As yet, however, popular, commercial artists have shied away from Marikana. Not even the rappers are taking the bait. Singer and activist Simphiwe Dana released “Nzima”. With lyrics and a video tied to the event, the song is a prayer for those who have endured systemic, ongoing violence. Rapper Zuluboy featured a song titled “Marikana” on his 2012 release Crisis Management. The song fits well with the tragedy, but was written before the massacre occurred and doesn’t directly reference it.
Mohare, one of the managers behind the popular spoken word series Word N Sound, says he expected more from popular genres like hip hop, kwaito, house and electronic dance music. “What are their responses? Because they’re the people who manage to get airtime, who are in people’s ears most of the time. How they would present the issue or how they would respond to it, I think that is irrelevant because as artists we view it differently […] The important thing is that we keep the dialogue going and I think there’s been a huge failure from commercial or mainstream genres to respond to the issue and even just explore it,” says Mohare.

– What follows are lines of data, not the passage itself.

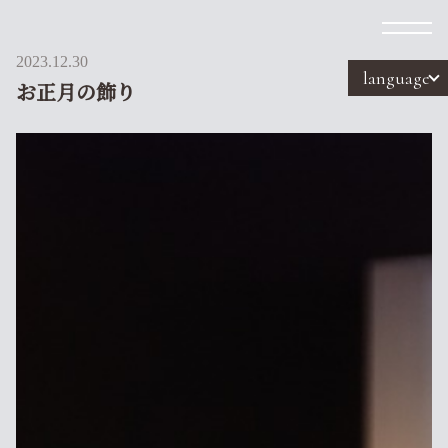
2023.12.30
language
お正月の飾り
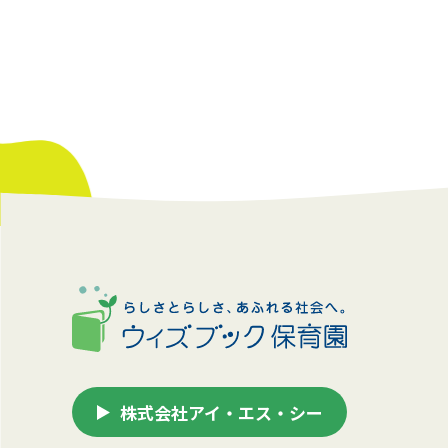
株式会社アイ・エス・シー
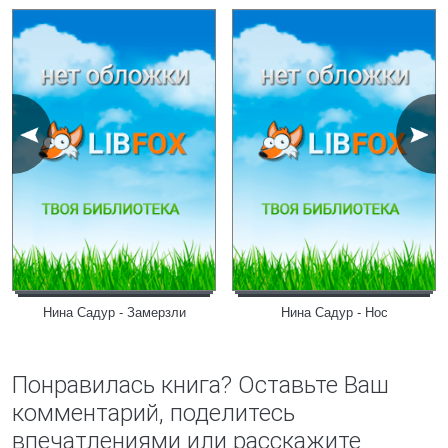
Нина Садур - Замерзли
Нина Садур - Нос
Понравилась книга? Оставьте Ваш
комментарий, поделитесь
впечатлениями или расскажите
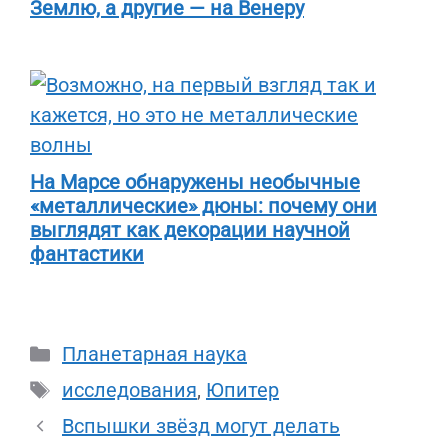
Землю, а другие — на Венеру
На Марсе обнаружены необычные
«металлические» дюны: почему они
выглядят как декорации научной
фантастики
Рубрики
Планетарная наука
Метки
исследования
,
Юпитер
Вспышки звёзд могут делать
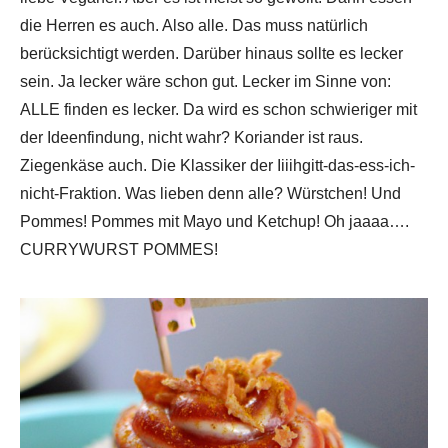
die Herren es auch. Also alle. Das muss natürlich
berücksichtigt werden. Darüber hinaus sollte es lecker
sein. Ja lecker wäre schon gut. Lecker im Sinne von:
ALLE finden es lecker. Da wird es schon schwieriger mit
der Ideenfindung, nicht wahr? Koriander ist raus.
Ziegenkäse auch. Die Klassiker der Iiiihgitt-das-ess-ich-
nicht-Fraktion. Was lieben denn alle? Würstchen! Und
Pommes! Pommes mit Mayo und Ketchup! Oh jaaaa….
CURRYWURST POMMES!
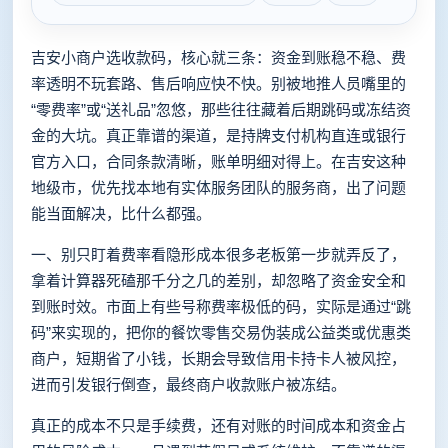
吉安小商户选收款码，核心就三条：资金到账稳不稳、费
率透明不玩套路、售后响应快不快。别被地推人员嘴里的
“零费率”或“送礼品”忽悠，那些往往藏着后期跳码或冻结资
金的大坑。真正靠谱的渠道，是持牌支付机构直连或银行
官方入口，合同条款清晰，账单明细对得上。在吉安这种
地级市，优先找本地有实体服务团队的服务商，出了问题
能当面解决，比什么都强。
一、别只盯着费率看隐形成本很多老板第一步就弄反了，
拿着计算器死磕那千分之几的差别，却忽略了资金安全和
到账时效。市面上有些号称费率极低的码，实际是通过“跳
码”来实现的，把你的餐饮零售交易伪装成公益类或优惠类
商户，短期省了小钱，长期会导致信用卡持卡人被风控，
进而引发银行倒查，最终商户收款账户被冻结。
真正的成本不只是手续费，还有对账的时间成本和资金占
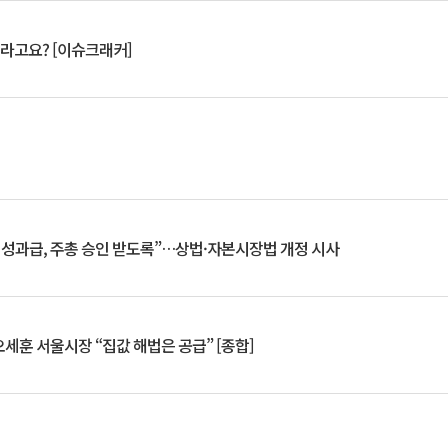
 깨라고요? [이슈크래커]
 성과급, 주총 승인 받도록”…상법·자본시장법 개정 시사
세훈 서울시장 “집값 해법은 공급” [종합]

“I think their silence has added to the propaganda around the issue and the maiming and the spin doctoring. Because I think when popular culture responds to such issues, from whatever angle, it forces people to look at it and to just think about it. Just put some thought to it and see how they feel about it. Even if it’s coming across as commercial content, to the next person who hears it, it might start something else.”
Mohare, who works with established poets and amateurs trying their craft on open mic nights, says some poets engage directly with Marikana, while many look at problems in society like poverty, inequality, identity, racism, white wealth, and exploitation. He predicts, however, that Marikana will be a feature in art for generations to come. Just like Soweto 1976, we’ll continue to deconstruct it long after the event.
Currently, artists have to deal with having former Police Minister Nathi Mthethwa, the man politically responsible for the police in 2012, as arts and culture minister. The Cabinet reshuffle could potentially pressure artists that are looking for funding to censor themselves, or put those commenting on Marikana on a collision course with one of the key players involved.
For Mohare, however, artists don’t need to find the answers but ask the questions. “As a poet it’s never your role to supply solutions or give a finite answer, but more than anything people can start thinking, start debating, start talking about it, start questioning their stance about the issue.”
As more information filters down to artists, who often get their information second hand from places like the media, more will be said. “I think it’s something we’ll discuss for 20 or 30 years to come,” says Mohare. DM
Photo: Striking Marikana Lonmin miners march to deliver their demands to Lonmin management. They hold up the image of Mambush, one of the strike leaders killed by police. (Greg Marinovich) Marikana, September 5, 2012.